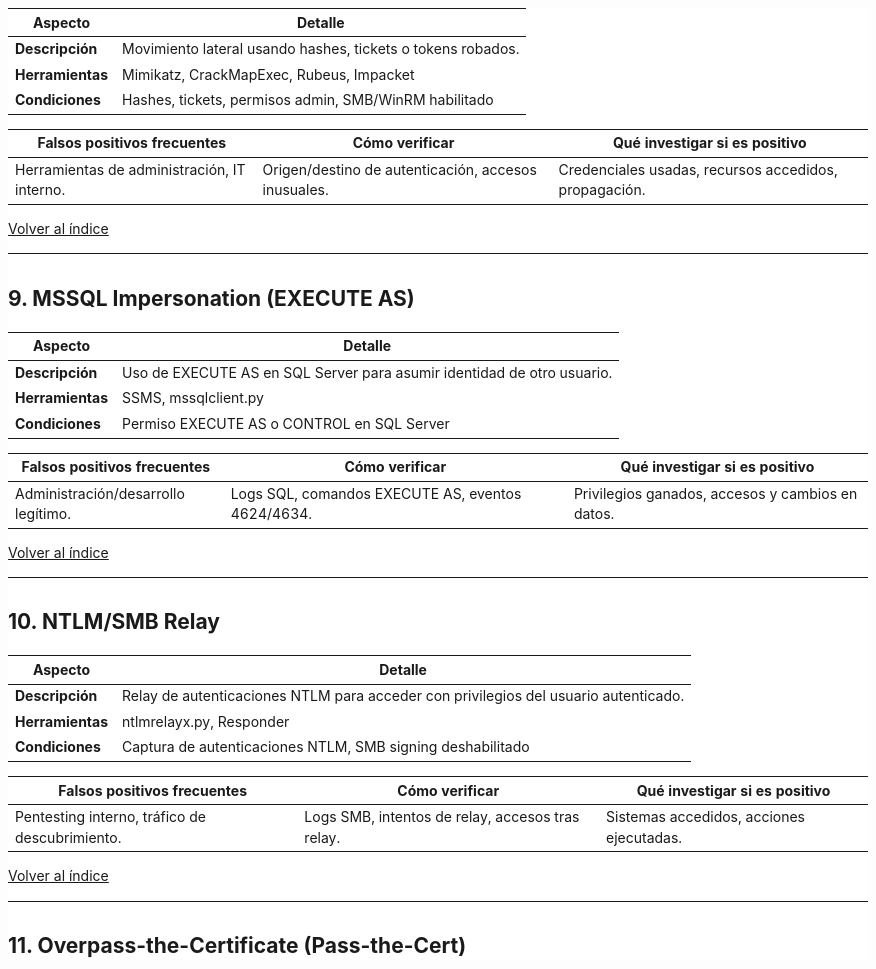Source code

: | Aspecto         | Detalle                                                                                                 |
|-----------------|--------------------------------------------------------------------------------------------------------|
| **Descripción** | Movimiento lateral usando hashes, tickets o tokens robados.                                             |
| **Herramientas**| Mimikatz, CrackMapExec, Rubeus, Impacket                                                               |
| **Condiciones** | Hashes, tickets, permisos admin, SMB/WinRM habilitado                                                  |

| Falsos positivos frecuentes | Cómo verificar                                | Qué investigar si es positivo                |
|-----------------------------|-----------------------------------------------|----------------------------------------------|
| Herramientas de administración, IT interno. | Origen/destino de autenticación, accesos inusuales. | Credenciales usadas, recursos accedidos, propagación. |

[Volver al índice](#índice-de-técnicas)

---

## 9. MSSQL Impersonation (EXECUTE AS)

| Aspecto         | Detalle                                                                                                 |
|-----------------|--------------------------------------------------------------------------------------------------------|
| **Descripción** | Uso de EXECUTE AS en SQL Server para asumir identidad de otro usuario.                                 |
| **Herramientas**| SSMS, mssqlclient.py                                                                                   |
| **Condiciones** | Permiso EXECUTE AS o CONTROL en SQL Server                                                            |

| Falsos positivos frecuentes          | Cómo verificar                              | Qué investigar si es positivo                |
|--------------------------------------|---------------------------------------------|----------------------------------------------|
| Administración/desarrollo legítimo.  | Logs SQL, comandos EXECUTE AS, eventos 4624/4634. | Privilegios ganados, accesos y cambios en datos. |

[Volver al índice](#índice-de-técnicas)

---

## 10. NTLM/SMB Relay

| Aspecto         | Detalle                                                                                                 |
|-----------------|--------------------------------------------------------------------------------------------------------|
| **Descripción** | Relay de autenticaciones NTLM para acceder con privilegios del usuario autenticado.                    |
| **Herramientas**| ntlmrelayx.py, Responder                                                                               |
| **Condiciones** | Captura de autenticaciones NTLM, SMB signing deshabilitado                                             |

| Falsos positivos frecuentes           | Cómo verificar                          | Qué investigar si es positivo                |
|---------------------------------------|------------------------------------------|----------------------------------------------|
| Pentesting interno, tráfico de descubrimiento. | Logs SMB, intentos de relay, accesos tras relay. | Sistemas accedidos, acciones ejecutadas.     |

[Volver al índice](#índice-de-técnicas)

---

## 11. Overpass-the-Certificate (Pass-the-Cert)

######

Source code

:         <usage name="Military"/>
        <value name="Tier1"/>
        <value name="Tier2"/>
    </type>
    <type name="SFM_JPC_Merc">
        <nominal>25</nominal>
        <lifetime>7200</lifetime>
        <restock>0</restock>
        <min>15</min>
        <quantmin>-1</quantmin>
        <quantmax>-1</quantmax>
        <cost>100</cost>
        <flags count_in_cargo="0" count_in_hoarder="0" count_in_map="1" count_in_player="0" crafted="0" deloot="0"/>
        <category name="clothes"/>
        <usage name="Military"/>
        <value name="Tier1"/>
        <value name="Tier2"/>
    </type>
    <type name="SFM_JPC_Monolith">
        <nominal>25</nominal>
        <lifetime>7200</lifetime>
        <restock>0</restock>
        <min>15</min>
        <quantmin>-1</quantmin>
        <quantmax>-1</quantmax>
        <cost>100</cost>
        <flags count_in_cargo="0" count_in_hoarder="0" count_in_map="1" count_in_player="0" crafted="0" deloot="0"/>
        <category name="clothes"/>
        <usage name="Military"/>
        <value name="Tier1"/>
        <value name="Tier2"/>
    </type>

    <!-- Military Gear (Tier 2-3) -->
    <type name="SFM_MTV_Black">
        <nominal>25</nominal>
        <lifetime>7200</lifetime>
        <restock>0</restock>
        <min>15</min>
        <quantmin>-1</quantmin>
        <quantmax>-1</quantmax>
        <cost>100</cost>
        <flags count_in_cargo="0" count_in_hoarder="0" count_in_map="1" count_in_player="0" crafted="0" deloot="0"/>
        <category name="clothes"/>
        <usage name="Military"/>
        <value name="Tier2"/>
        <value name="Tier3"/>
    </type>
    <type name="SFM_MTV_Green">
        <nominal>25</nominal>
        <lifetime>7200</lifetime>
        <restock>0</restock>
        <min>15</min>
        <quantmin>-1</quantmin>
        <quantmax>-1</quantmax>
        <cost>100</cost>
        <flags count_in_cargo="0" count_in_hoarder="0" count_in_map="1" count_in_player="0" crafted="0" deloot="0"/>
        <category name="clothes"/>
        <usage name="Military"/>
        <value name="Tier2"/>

######

Problem: Whenever the string "frecuentes" shows up on a line of the listing, copy that line.

Solution to this task:
| Falsos positivos frecuentes | Cómo verificar                                | Qué investigar si es positivo                |
| Falsos positivos frecuentes          | Cómo verificar                              | Qué investigar si es positivo                |
| Falsos positivos frecuentes           | Cómo verificar                          | Qué investigar si es positivo                |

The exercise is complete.